Problem to work on -> Copy every entry precisely.
═════ Supplied data
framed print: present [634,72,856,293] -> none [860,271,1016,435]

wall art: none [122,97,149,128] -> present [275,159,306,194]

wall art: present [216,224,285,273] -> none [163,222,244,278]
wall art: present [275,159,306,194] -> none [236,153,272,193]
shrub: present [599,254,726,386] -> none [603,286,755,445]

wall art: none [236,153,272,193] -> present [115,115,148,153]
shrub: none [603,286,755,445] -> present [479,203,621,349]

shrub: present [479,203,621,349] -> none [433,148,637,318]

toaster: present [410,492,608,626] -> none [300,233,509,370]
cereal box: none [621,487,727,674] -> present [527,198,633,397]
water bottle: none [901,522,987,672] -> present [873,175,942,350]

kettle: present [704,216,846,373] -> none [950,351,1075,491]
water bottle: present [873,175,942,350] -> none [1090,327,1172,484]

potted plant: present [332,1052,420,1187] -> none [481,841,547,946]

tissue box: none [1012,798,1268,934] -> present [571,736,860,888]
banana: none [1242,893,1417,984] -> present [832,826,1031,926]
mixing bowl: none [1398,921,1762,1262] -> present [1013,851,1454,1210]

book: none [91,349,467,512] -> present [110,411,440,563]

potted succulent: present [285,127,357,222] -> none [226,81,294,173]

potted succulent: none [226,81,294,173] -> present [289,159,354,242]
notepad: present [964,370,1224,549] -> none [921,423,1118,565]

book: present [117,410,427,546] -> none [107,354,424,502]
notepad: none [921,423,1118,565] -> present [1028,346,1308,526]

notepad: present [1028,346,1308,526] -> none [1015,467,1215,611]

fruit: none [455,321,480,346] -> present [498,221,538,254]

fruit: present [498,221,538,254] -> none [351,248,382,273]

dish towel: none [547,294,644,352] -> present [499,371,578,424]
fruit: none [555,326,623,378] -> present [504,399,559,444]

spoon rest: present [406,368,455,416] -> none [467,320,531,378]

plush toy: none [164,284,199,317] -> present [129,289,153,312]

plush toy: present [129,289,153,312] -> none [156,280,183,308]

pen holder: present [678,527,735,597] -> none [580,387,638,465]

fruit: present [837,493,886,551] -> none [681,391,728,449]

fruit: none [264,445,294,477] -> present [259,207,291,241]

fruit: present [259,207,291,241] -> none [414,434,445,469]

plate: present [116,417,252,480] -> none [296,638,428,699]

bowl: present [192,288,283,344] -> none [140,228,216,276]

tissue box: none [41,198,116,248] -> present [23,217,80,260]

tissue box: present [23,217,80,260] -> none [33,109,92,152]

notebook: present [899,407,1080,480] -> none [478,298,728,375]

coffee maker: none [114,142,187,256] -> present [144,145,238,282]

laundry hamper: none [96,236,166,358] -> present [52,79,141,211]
══════════
Output for this exercise ->
framed print: present [634,72,856,293] -> none [860,271,1016,435]

wall art: none [122,97,149,128] -> present [275,159,306,194]

wall art: present [216,224,285,273] -> none [163,222,244,278]
wall art: present [275,159,306,194] -> none [236,153,272,193]
shrub: present [599,254,726,386] -> none [603,286,755,445]

wall art: none [236,153,272,193] -> present [115,115,148,153]
shrub: none [603,286,755,445] -> present [479,203,621,349]

shrub: present [479,203,621,349] -> none [433,148,637,318]

toaster: present [410,492,608,626] -> none [300,233,509,370]
cereal box: none [621,487,727,674] -> present [527,198,633,397]
water bottle: none [901,522,987,672] -> present [873,175,942,350]

kettle: present [704,216,846,373] -> none [950,351,1075,491]
water bottle: present [873,175,942,350] -> none [1090,327,1172,484]

potted plant: present [332,1052,420,1187] -> none [481,841,547,946]

tissue box: none [1012,798,1268,934] -> present [571,736,860,888]
banana: none [1242,893,1417,984] -> present [832,826,1031,926]
mixing bowl: none [1398,921,1762,1262] -> present [1013,851,1454,1210]

book: none [91,349,467,512] -> present [110,411,440,563]

potted succulent: present [285,127,357,222] -> none [226,81,294,173]

potted succulent: none [226,81,294,173] -> present [289,159,354,242]
notepad: present [964,370,1224,549] -> none [921,423,1118,565]

book: present [117,410,427,546] -> none [107,354,424,502]
notepad: none [921,423,1118,565] -> present [1028,346,1308,526]

notepad: present [1028,346,1308,526] -> none [1015,467,1215,611]

fruit: none [455,321,480,346] -> present [498,221,538,254]

fruit: present [498,221,538,254] -> none [351,248,382,273]

dish towel: none [547,294,644,352] -> present [499,371,578,424]
fruit: none [555,326,623,378] -> present [504,399,559,444]

spoon rest: present [406,368,455,416] -> none [467,320,531,378]

plush toy: none [164,284,199,317] -> present [129,289,153,312]

plush toy: present [129,289,153,312] -> none [156,280,183,308]

pen holder: present [678,527,735,597] -> none [580,387,638,465]

fruit: present [837,493,886,551] -> none [681,391,728,449]

fruit: none [264,445,294,477] -> present [259,207,291,241]

fruit: present [259,207,291,241] -> none [414,434,445,469]

plate: present [116,417,252,480] -> none [296,638,428,699]

bowl: present [192,288,283,344] -> none [140,228,216,276]

tissue box: none [41,198,116,248] -> present [23,217,80,260]

tissue box: present [23,217,80,260] -> none [33,109,92,152]

notebook: present [899,407,1080,480] -> none [478,298,728,375]

coffee maker: none [114,142,187,256] -> present [144,145,238,282]

laundry hamper: none [96,236,166,358] -> present [52,79,141,211]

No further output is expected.